**GIVEN TEXT**
Description: Show that the composition of two functions is the identity function by applying both functions to each value of the domain of the first function. (Contributed by AV, 15-Dec-2019)

		Ref	Expression
	Hypotheses	2fvcoidd.f	⊢ ( 𝜑 → 𝐹 : 𝐴 ⟶ 𝐵 )
		2fvcoidd.g	⊢ ( 𝜑 → 𝐺 : 𝐵 ⟶ 𝐴 )
		2fvcoidd.i	⊢ ( 𝜑 → ∀ 𝑎 ∈ 𝐴 ( 𝐺 ‘ ( 𝐹 ‘ 𝑎 ) ) = 𝑎 )
	Assertion	2fvcoidd	⊢ ( 𝜑 → ( 𝐺 ∘ 𝐹 ) = ( I ↾ 𝐴 ) )

Proof

Step	Hyp	Ref	Expression
1		2fvcoidd.f	⊢ ( 𝜑 → 𝐹 : 𝐴 ⟶ 𝐵 )
2		2fvcoidd.g	⊢ ( 𝜑 → 𝐺 : 𝐵 ⟶ 𝐴 )
3		2fvcoidd.i	⊢ ( 𝜑 → ∀ 𝑎 ∈ 𝐴 ( 𝐺 ‘ ( 𝐹 ‘ 𝑎 ) ) = 𝑎 )
4		fcompt	⊢ ( ( 𝐺 : 𝐵 ⟶ 𝐴 ∧ 𝐹 : 𝐴 ⟶ 𝐵 ) → ( 𝐺 ∘ 𝐹 ) = ( 𝑥 ∈ 𝐴 ↦ ( 𝐺 ‘ ( 𝐹 ‘ 𝑥 ) ) ) )
5	2 1 4	syl2anc	⊢ ( 𝜑 → ( 𝐺 ∘ 𝐹 ) = ( 𝑥 ∈ 𝐴 ↦ ( 𝐺 ‘ ( 𝐹 ‘ 𝑥 ) ) ) )
6		2fveq3	⊢ ( 𝑎 = 𝑥 → ( 𝐺 ‘ ( 𝐹 ‘ 𝑎 ) ) = ( 𝐺 ‘ ( 𝐹 ‘ 𝑥 ) ) )

**BRIEF 1**
In the 2fvcoidd proof, which reference does step 4 use?
**BRIEF 2**
Write the remaining steps of the 2fvcoidd proof, starting after step 6.

Excerpt from a dataset:
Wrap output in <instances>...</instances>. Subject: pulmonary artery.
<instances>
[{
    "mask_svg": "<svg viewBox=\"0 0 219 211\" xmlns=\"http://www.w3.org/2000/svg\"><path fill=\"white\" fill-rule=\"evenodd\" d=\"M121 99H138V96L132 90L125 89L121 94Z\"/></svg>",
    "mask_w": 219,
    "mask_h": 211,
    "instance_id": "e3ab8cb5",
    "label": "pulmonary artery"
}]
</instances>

**RESPONSE 1**
fcompt

**RESPONSE 2**
7		id	⊢ ( 𝑎 = 𝑥 → 𝑎 = 𝑥 )
8	6 7	eqeq12d	⊢ ( 𝑎 = 𝑥 → ( ( 𝐺 ‘ ( 𝐹 ‘ 𝑎 ) ) = 𝑎 ↔ ( 𝐺 ‘ ( 𝐹 ‘ 𝑥 ) ) = 𝑥 ) )
9	8	rspccv	⊢ ( ∀ 𝑎 ∈ 𝐴 ( 𝐺 ‘ ( 𝐹 ‘ 𝑎 ) ) = 𝑎 → ( 𝑥 ∈ 𝐴 → ( 𝐺 ‘ ( 𝐹 ‘ 𝑥 ) ) = 𝑥 ) )
10	3 9	syl	⊢ ( 𝜑 → ( 𝑥 ∈ 𝐴 → ( 𝐺 ‘ ( 𝐹 ‘ 𝑥 ) ) = 𝑥 ) )
11	10	imp	⊢ ( ( 𝜑 ∧ 𝑥 ∈ 𝐴 ) → ( 𝐺 ‘ ( 𝐹 ‘ 𝑥 ) ) = 𝑥 )
12	11	mpteq2dva	⊢ ( 𝜑 → ( 𝑥 ∈ 𝐴 ↦ ( 𝐺 ‘ ( 𝐹 ‘ 𝑥 ) ) ) = ( 𝑥 ∈ 𝐴 ↦ 𝑥 ) )
13		mptresid	⊢ ( I ↾ 𝐴 ) = ( 𝑥 ∈ 𝐴 ↦ 𝑥 )
14	12 13	eqtr4di	⊢ ( 𝜑 → ( 𝑥 ∈ 𝐴 ↦ ( 𝐺 ‘ ( 𝐹 ‘ 𝑥 ) ) ) = ( I ↾ 𝐴 ) )
15	5 14	eqtrd	⊢ ( 𝜑 → ( 𝐺 ∘ 𝐹 ) = ( I ↾ 𝐴 ) )